In any case, you’re kinda screwed in the rain when it comes to moving forward. We pressed on briefly through the sprinkles, heading north along 385, but finally decided we really needed to pull over. We picked a turn-out that I’m CERTAIN is the same turn-out we’d picked in 2006 for the exact same purpose – putting on our rain gear. We donned our jackets, and took off again, but not too far up the road it started raining hard enough to the point where I just couldn’t see anymore.

Okay, so to recap: it’s raining, it’s slick, I’m getting soaked, and it’s time to pull off again. I realized, once we got stopped, that the turn-out I’d picked was at the highest point on the hill we’d been climbing. (Are they hills? Mountains? I guess compared to the Rockies, they’re hills. At this point in our ride, however, in my mind they were mountains.
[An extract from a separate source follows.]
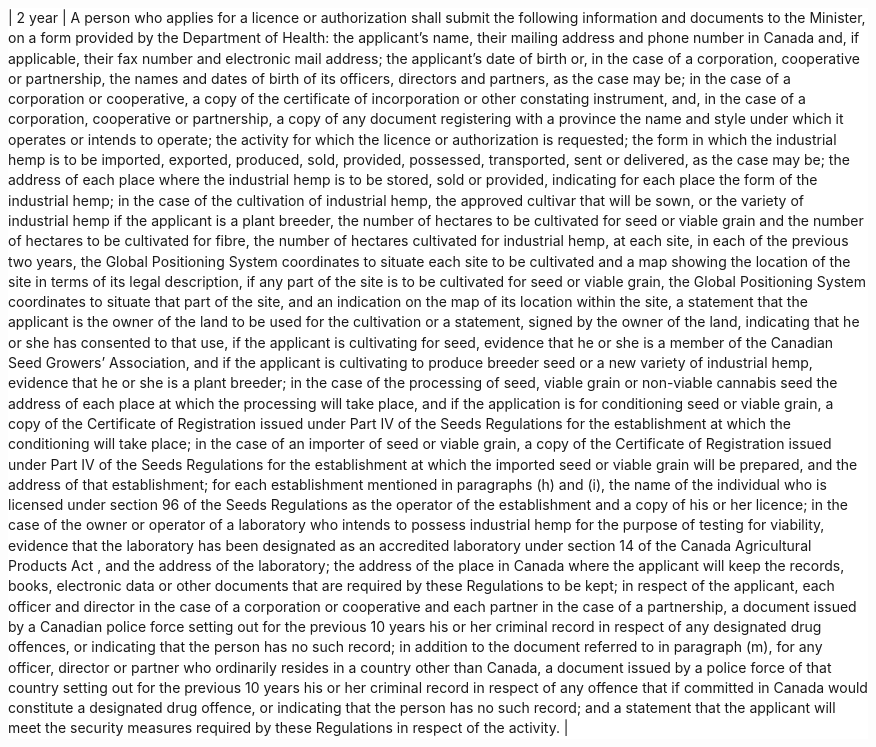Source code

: | 2 year     | A person who applies for a licence or authorization shall submit the following information and documents to the Minister, on a form provided by the Department of Health: the applicant’s name, their mailing address and phone number in Canada and, if applicable, their fax number and electronic mail address; the applicant’s date of birth or, in the case of a corporation, cooperative or partnership, the names and dates of birth of its officers, directors and partners, as the case may be; in the case of a corporation or cooperative, a copy of the certificate of incorporation or other constating instrument, and, in the case of a corporation, cooperative or partnership, a copy of any document registering with a province the name and style under which it operates or intends to operate; the activity for which the licence or authorization is requested; the form in which the industrial hemp is to be imported, exported, produced, sold, provided, possessed, transported, sent or delivered, as the case may be; the address of each place where the industrial hemp is to be stored, sold or provided, indicating for each place the form of the industrial hemp; in the case of the cultivation of industrial hemp, the approved cultivar that will be sown, or the variety of industrial hemp if the applicant is a plant breeder, the number of hectares to be cultivated for seed or viable grain and the number of hectares to be cultivated for fibre, the number of hectares cultivated for industrial hemp, at each site, in each of the previous two years, the Global Positioning System coordinates to situate each site to be cultivated and a map showing the location of the site in terms of its legal description, if any part of the site is to be cultivated for seed or viable grain, the Global Positioning System coordinates to situate that part of the site, and an indication on the map of its location within the site, a statement that the applicant is the owner of the land to be used for the cultivation or a statement, signed by the owner of the land, indicating that he or she has consented to that use, if the applicant is cultivating for seed, evidence that he or she is a member of the Canadian Seed Growers’ Association, and if the applicant is cultivating to produce breeder seed or a new variety of industrial hemp, evidence that he or she is a plant breeder; in the case of the processing of seed, viable grain or non-viable cannabis seed the address of each place at which the processing will take place, and if the application is for conditioning seed or viable grain, a copy of the Certificate of Registration issued under Part IV of the  Seeds Regulations  for the establishment at which the conditioning will take place; in the case of an importer of seed or viable grain, a copy of the Certificate of Registration issued under Part IV of the  Seeds Regulations  for the establishment at which the imported seed or viable grain will be prepared, and the address of that establishment; for each establishment mentioned in paragraphs (h) and (i), the name of the individual who is licensed under section 96 of the  Seeds Regulations  as the operator of the establishment and a copy of his or her licence; in the case of the owner or operator of a laboratory who intends to possess industrial hemp for the purpose of testing for viability, evidence that the laboratory has been designated as an accredited laboratory under section 14 of the  Canada Agricultural Products Act , and the address of the laboratory; the address of the place in Canada where the applicant will keep the records, books, electronic data or other documents that are required by these Regulations to be kept; in respect of the applicant, each officer and director in the case of a corporation or cooperative and each partner in the case of a partnership, a document issued by a Canadian police force setting out for the previous 10 years his or her criminal record in respect of any designated drug offences, or indicating that the person has no such record; in addition to the document referred to in paragraph (m), for any officer, director or partner who ordinarily resides in a country other than Canada, a document issued by a police force of that country setting out for the previous 10 years his or her criminal record in respect of any offence that if committed in Canada would constitute a designated drug offence, or indicating that the person has no such record; and a statement that the applicant will meet the security measures required by these Regulations in respect of the activity. |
Impassable, never-ending, biker-eating mountains.) And the lightning was now directly overhead, cutting across the sky seemingly just 100 feet or so off the ground. At this point I happened to look across the road and saw my first deer of the entire trip. She was sitting there, chewing, and staring at us. Mocking us, protected as she was in a grove of trees. It was the last straw. The lightning, the rain, my wet clothes, and that stupid friggin’ deer were just too much, and my lower lip started to quiver. Hey, I may be a biker, but I’m still a girl. I reserve the right to cry at the drop of a hat. Hell, I could always blame it later on monthly hormones.

But I didn’t. I was stomping around at the turn-out, mad as hell, and happened to look over at Steve. “Hey now, it’s all part of the adventure. We’ll be fine, but we have to get off the top of the hill,” he said. So I cut off the impending tears and just got back on the damn bike, and rode it on down the hill. We could see brighter skies just a mile or so ahead, and knew we’d be out of it soon.

Except we weren’t. Instead of letting up, it continued to rain as we progressed slowly northward along 385. By the time we got to Lead, it was raining again pretty hard and the sky was completely overcast – as if the rain had settled in for a good long time. I had it in my mind that Spearfish Canyon was just on the north side of Lead, but once in Lead itself I realized I was unfamiliar with the roads. After riding through the middle of a neighborhood, I pulled off briefly across from the junior high school to reassess and then pressed on rather blindly. We ended up in Deadwood, with the rain coming down, and I told Steve, “Screw Spearfish, I’m going to skip the canyon and just get home by the route that I know.”

We passed through Deadwood and shot out the other end heading north on Highway 85. By the time we reached I-90 to head west back to Belle Fourche, it stopped raining completely. The last few miles of the trip were run in relative safety. We arrived back at the motel having missed Spearfish Canyon, and completely soaked. Perhaps next time we would be smart enough to put the rain gear on BEFORE it started raining. Perhaps not.

One interesting note, this storm continued eastward and once it hit Sturgis (where we’d been just a couple hours before), it dumped baseball- and golfball-sized hail on everything from folks in cars to folks on bikes and folks camping in tents. As frustrated and near tears as I’d been, I was damn thankful that our share of the storm had merely been the rain.